1.1 The travelling species
From the time of our emergence as a separate species Homo sapiens has been a traveller, firstly on foot, then using animals and finally developing vehicles. Originally the journey was a daily search simply for food; later it was for new pastures for his animals or better land to grow crops on. This has led to the spread of the species to almost every part of the globe and to the present situation where journeys are made for every imaginable purpose. In spite of the development of telecommunications it appears that every year more people travel greater and greater distances, mostly by air. The vehicles have developed from sledges and carts to aircraft and spacecraft. Two broad characteristics of the vehicles have concerned us from the beginning: how far and how fast they can go and their control and stability. The load a horse can be expected to pull in a cart and how far in a day was of interest; there must be a means to stop, start and steer, and even a cart can overturn if overloaded and a corner is taken too fast.
This book then is concerned with one of mankind’s most productive forms of transport and its performance, stability and control characteristics. The later sections of this chapter are intended to be an introduction to the characteristics of aircraft that determine the performance, to engine performance and to the relevant properties of the atmosphere. Chapters 2 and 3 deal with aircraft performance, defined not only as how far and how fast it can fly, but also such things as the ability to climb, turn, take off and land. The performance of the aircraft is, of course, the reason for its existence and the most important starting point for design. The rest of the book is concerned with the stability and control of aircraft to which Chapter 4 forms an introduction.
The safety of the occupants and of the aircraft is one basic driving force in what we choose to study. The design and operation of aircraft is highly circumscribed by government safety regulations and we shall make occasional references to various airworthiness requirements but in no way will they be covered in detail.
1.2 General assumptions
The feature which characterizes all the topics dealt with in this book is that we are dealing with the interaction between the dynamics of the aircraft and the aerodynamic forces and moments generated on its surfaces by the motion.
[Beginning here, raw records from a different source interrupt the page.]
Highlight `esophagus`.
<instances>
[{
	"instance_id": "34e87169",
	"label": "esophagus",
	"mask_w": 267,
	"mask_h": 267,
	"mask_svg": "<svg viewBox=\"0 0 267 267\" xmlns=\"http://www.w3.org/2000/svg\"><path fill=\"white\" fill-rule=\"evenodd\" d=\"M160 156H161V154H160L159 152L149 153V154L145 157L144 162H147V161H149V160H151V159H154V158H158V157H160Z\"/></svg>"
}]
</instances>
Other factors such as gravity have also to be included. However, the real situation is far more complex than we can reasonably hope to analyze completely. The atmosphere is a variable mixture of gases and vapours; it is never completely at rest and its properties such as density, pressure and temperature vary with position and time. The acceleration due to gravity varies slightly with latitude and height. The aircraft is an elastic body, distorting with every load on it, and losing mass as it burns fuel and uses other consumables. We therefore have to make a number of general assumptions.
• The aircraft is flying in a stationary atmosphere having constant properties.
• The aircraft does not deflect due to the loads placed on it.
• The aircraft is of constant mass.
• The acceleration due to gravity is constant.
• Accelerations of the aircraft due to motion about a curved rotating Earth are negligible.
These assumptions will apply throughout unless it is specifically stated otherwise. Probably the least justifiable assumption is the second which can have serious consequences if its effects are totally ignored.
For the purposes of determining aerodynamic forces and moments it does not matter if we consider the aircraft or some component of it to be flying at velocity V (a vector) through stationary air, or the aircraft or component to be stationary in a uniform, unbounded airstream of steady velocity -V at a large distance ahead. We shall use whichever point of view is the more convenient at the time.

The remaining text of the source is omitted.